Fidel ha marcado a muchas generaciones de revolucionarios y revolucionarias. El internacionalismo a fondo, marcado por la ética y no por el cálculo. La certeza de que el capitalismo y el imperialismo llevan a la humanidad y a la vida a una crisis que puede ser final, pero lejos del fatalismo, la convicción en la fuerza de los desposeídos y desposeídas de construir ese otro mundo posible, que es socialista.La defensa del socialismo, de un socialismo nuestroamericano, rebelde, moreno, mestizo. La convicción en la fuerza de un pueblo que entra en revolución. La profundidad de sus análisis, de su apropiación del marxismo, de su lectura permanente de los procesos que se daban en todo el mundo le permitieron adelantarse en las previsiones teóricas para plantear tareas prácticas.

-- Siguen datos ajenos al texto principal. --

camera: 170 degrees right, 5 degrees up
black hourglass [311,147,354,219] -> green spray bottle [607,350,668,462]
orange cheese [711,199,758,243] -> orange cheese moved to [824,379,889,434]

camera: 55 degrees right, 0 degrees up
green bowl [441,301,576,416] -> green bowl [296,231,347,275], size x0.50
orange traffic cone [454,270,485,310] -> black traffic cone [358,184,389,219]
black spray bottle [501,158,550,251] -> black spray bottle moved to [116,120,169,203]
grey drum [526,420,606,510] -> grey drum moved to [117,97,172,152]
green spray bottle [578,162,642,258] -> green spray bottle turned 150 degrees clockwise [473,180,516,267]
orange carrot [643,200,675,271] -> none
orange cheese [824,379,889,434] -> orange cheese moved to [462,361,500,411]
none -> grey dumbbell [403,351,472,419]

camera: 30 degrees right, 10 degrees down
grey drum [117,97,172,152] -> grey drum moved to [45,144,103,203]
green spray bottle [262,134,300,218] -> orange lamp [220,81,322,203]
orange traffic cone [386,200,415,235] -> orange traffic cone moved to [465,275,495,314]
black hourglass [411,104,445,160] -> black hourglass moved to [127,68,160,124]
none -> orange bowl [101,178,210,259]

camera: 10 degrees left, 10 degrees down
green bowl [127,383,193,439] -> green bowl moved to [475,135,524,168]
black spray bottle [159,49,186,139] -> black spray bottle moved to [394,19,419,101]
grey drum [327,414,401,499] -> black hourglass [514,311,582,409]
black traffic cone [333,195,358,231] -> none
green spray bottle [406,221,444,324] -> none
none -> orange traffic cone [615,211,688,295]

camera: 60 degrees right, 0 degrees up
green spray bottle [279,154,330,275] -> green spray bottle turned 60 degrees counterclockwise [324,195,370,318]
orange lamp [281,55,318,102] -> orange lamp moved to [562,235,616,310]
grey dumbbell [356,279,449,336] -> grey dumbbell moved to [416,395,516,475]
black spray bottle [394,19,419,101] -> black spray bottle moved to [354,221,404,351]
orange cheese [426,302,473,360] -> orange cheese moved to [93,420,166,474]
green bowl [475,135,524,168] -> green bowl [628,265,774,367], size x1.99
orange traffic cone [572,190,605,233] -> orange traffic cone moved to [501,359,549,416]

La dirección hábil y audaz de la lucha, de sus distintos momentos y sus diversas armas.

Y en la base y al final de todo ello, Fidel como ejemplo de coraje. El coraje de plantear lo que nadie se atrevía a plantear. Ese Moncada del 26 de julio como un grito de rebeldía que tuvo enormes costos, pero que sentó un punto de no retorno en el proceso revolucionario que no es otra cosa que el proceso de conciencia y organización de las masas. La defensa de esa apuesta, contra el enemigo y contra quienes condenaron por “aventurerismo”, “putchismo” y tantos otros epítetos ese hito de la historia de nuestro continente. “La historia me absolverá” dijo no cuando ya era un estadista reconocido, sino siendo un prisionero político, con su organización diezmada por la represión y con un enemigo ensoberbecido. El arrojo de subirse al yate Granma, 50 años antes de su muerte, para volver a Cuba y cumplir con la palabra, “héroes o mártires”. El coraje y la convicción de vencer aun cuando lo reveses eran muchos, aun cuando la respuesta popular no llegaba tan pronto como lo esperado. Persistir. El coraje de persistir. El coraje de vencer. Y de no retroceder, frente al monstruo yanqui y sus empresas, sus millones, sus atentados, sus mercenarios, sus bombas, sus enfermedades.

El coraje de no dejarse arrastrar por la oleada derrotista que acompañó el derrumbe del socialismo real y que llevó a tantos y tantas a revisar todo, hasta los principios. Bloqueada, agredida, hambreada, Cuba enseñó heroísmo en el medio del huracán del neoliberalismo. Ese coraje, esa decisión de resistir, de luchar y vencer, fue praxis en Fidel, como lo fue en el Che y en tantos revolucionarios y revolucionarias. Ese ejemplo caló en millones de cubanos y cubanas que siempre reconocieron que antes de ser socialistas habían sido fidelistas. Y no por el culto a la personalidad y esas desviaciones. Sino por la energía y la voluntad que contagiaba alguien capaz de estar con sus actos a la altura de sus palabras.

A 4 años de su muerte, a 54 años de la partida del Granma, Fidel sigue siendo una guía para pensar y para hacer esa revolución que nuestra clase, nuestros pueblos y nuestra Tierra necesitamos. Por seguir tercamente defendiendo la vida y un futuro de dignidad y plenitud humana para todes.